By identifying and understanding what data you are processing, transmitting and storing then you can classify data into categories such as confidential, internal organisational use only, public etc. This will help you ensure the right level of controls are used to protect the data.
- What’s the policy?
Consider having a ‘consumerisation policy’ that states what apps, software and devices can be used in the workplace, what part of the network they are allowed to access and what security procedures and protocols they must adhere to.
- Make use of ‘intelligence’ resources that are available to find out about these apps
Currently there are exciting new trailblazing technologies that help enterprises determine the ‘trust’ level of apps with all-in-one App Risk Management services and global databases of analysed public and private apps. Apps can then be blocked based on your risk appetite and enterprise policies.
- Communicate the risks to stakeholders
Explain to colleagues that when they deploy Shadow IT the configuring and managing process (applying patches, authentication and access controls as well as security testing) falls outside the organisation. That makes organisations and their reputation vulnerable.
Enforce the use of approved applications only which meet enterprise standards, and when necessary restrict network access to workers who fail to comply.
- Fear Free apps
While workers may think they are saving money by opting for free apps, these technologies generate revenue by sharing user data with third parties like ad networks which impacts on overall app security and privacy. If you are not paying for the app you and your company data are the product.
- Look for solutions to secure these apps and clouds
When it comes to controlling the extended enterprise, simply and securely, find a solution that can streamline wide-scale deployments by securing or restricting apps automatically.
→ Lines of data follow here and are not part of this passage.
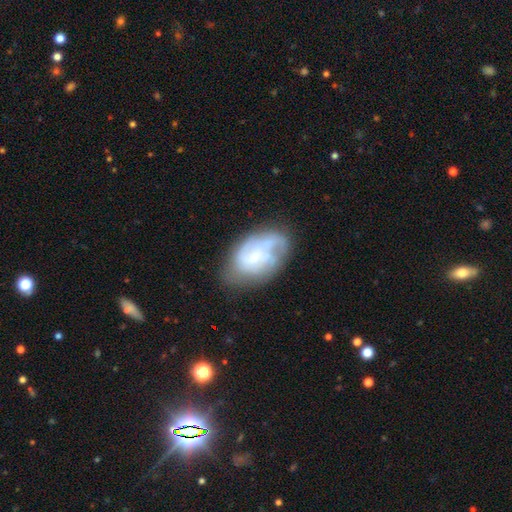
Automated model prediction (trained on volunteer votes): A featured or disk galaxy (61%) with no bar (62%), spiral arms (72%) and a small central bulge (59%).

Vote fractions:
- Smooth or featured? featured or disk: 61% / smooth: 31% / star or artifact: 8%
- Edge-on disk? no: 97% / yes: 3%
- Bar? no: 62% / weak: 32% / strong: 6%
- Spiral arms? yes: 72% / no: 28%
- Bulge size? small: 59% / moderate: 21% / none: 16% / large: 3% / dominant: 1%
- Merging? none: 51% / minor disturbance: 27% / major disturbance: 18% / merger: 5%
- Don’t overlook licencing agreements
Shadow software and apps challenge software asset management compliance. What would your organisation do if unapproved software spurred a compliance / regulatory audit with the risk of fines?
- Work with employees to tackle this issue
Aim to work with employees to tackle this issue and have a clear dialogue with business stakeholders about their business challenges and requirements. IT should ultimately be enabling the business to work better and smarter at a known level of risk which is accepted by the business.
Remember to build awareness around the hazards of Shadow IT into your company-wide security awareness and training.
- Perform security testing regularly
Evaluate device security and usage of apps periodically.